Even now, with my theoretically greater maturity, my iPod hasn't stretched back that far, and my sole dalliances with the 1960s remain early Leonard Cohen and frequent unsuccessful attempts to see what the point is about Bob Dylan. It really troubles me to contemplate that, to today's teenagers, my song could seem that old, that much of a whole different world, era, separated across an unbridgeable chasm of time from today. To me it is timeless, ageless, deathless, and will never get so old that I felt like it could die.

Jumping back to the present on our 23-year pivot, during the inbetween years, as I have implied, my relationship with the Cure was never monogamous, and as time goes on, I have flirted with other songs and artists thinking they might be a serious prospect for my soul, but it has never been serious. However, quite recently, one band has finally come close and may yet have it in them to produce a piece of music that could threaten the supremacy of ‘Inbetween days’. That band is The National, and last year's Boxer contained some moments of pure beauty, again led by astonishing drum performances; the passage around a minute into Fake Empire when Bryan Davendorf announces his presence by slowly cranking up as the piano takes a breather is simply astonishing and, lacking the proper terminology to explain technically what they are called, the drum patterns in Apartment Story just don’t sound like anything else I have ever heard.

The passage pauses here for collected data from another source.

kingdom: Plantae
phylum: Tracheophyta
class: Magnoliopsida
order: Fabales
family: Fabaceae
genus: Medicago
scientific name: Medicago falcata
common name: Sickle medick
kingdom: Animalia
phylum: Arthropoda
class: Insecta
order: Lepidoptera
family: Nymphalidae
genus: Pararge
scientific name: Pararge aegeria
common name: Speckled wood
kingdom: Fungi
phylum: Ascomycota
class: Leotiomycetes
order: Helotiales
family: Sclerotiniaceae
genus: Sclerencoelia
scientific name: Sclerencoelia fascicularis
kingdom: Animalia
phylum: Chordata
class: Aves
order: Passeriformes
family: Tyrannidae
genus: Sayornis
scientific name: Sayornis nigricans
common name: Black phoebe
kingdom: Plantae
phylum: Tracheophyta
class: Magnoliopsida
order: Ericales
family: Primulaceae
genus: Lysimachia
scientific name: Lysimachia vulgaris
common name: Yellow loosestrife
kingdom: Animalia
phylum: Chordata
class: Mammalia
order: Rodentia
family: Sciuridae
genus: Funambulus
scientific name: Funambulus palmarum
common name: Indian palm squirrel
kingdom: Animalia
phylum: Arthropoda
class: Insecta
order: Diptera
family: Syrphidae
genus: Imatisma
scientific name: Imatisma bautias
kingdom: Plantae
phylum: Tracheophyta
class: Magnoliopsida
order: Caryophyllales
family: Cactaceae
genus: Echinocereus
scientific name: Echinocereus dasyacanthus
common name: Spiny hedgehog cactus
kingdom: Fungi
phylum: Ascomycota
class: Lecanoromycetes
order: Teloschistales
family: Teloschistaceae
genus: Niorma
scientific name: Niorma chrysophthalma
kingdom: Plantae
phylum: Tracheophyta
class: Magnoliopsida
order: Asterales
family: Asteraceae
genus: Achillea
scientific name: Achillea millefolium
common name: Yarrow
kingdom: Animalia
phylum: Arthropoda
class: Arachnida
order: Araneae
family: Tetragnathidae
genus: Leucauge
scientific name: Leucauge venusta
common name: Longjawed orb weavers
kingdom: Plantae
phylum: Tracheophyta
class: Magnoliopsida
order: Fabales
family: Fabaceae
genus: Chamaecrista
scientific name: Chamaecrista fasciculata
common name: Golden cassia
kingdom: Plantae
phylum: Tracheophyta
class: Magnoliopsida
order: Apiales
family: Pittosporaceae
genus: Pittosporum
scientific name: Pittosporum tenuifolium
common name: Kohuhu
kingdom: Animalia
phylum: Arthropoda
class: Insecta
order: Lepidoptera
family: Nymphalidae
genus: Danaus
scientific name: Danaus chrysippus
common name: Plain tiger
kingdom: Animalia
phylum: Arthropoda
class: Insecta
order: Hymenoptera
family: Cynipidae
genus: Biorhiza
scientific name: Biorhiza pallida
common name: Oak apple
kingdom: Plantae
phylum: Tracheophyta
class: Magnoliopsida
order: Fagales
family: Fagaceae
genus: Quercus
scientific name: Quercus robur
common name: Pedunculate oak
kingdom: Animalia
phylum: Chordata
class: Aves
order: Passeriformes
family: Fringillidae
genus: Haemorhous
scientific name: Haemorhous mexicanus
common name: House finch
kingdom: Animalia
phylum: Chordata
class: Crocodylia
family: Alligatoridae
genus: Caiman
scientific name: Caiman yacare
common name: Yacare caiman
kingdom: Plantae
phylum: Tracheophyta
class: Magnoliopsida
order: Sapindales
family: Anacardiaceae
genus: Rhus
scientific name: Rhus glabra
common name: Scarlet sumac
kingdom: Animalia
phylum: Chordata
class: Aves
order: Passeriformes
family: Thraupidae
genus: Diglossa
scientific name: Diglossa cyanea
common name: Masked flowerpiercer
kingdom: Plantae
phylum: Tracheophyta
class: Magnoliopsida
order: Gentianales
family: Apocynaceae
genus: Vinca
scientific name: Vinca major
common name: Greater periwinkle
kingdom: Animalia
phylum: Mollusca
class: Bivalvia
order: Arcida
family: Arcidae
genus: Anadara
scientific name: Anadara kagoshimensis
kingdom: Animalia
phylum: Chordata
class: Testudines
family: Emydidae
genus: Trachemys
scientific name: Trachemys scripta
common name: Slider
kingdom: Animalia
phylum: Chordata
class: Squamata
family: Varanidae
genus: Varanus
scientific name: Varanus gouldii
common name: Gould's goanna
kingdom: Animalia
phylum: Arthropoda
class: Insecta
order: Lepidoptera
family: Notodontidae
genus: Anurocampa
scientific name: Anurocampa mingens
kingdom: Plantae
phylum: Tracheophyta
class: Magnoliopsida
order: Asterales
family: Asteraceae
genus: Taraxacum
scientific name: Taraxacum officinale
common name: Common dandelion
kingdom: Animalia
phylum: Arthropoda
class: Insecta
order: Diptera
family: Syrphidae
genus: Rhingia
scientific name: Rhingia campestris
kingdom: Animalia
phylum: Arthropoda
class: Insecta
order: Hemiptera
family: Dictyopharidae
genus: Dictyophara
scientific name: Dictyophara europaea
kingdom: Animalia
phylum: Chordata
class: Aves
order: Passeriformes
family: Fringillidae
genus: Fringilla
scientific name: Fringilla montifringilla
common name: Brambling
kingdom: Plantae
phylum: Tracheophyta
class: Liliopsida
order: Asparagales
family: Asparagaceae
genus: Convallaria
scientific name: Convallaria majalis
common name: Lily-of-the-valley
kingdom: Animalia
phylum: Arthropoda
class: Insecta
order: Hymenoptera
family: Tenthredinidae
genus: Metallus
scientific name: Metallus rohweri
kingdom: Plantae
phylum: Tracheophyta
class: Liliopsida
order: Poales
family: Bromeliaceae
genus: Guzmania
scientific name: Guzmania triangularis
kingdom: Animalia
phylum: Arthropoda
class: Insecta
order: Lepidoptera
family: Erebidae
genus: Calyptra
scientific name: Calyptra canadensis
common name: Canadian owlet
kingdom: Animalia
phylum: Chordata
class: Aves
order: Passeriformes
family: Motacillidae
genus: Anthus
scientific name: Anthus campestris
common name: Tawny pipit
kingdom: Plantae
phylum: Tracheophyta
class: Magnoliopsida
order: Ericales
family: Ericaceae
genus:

Drums have bridged the gap for me, and The National are battling for control of my musical soul; hopefully, peaceful cohabitation will be the solution.

Interestingly, one other common feature bridges the gap from Cure to National, and that is fantastic videos, from giant fluorescent socks chasing the band while a drunken camera swinging from a rope captures the action for Inbetween Days, to the National gradually winning over an indifferent wedding crowd in a beautifully shot piece for Apartment Story.

The circle is closed, the bridge is strong, but can the bridge bear another giant arching span backwards too to 1962 and finally swallow up the other generation gap? We will just have to see.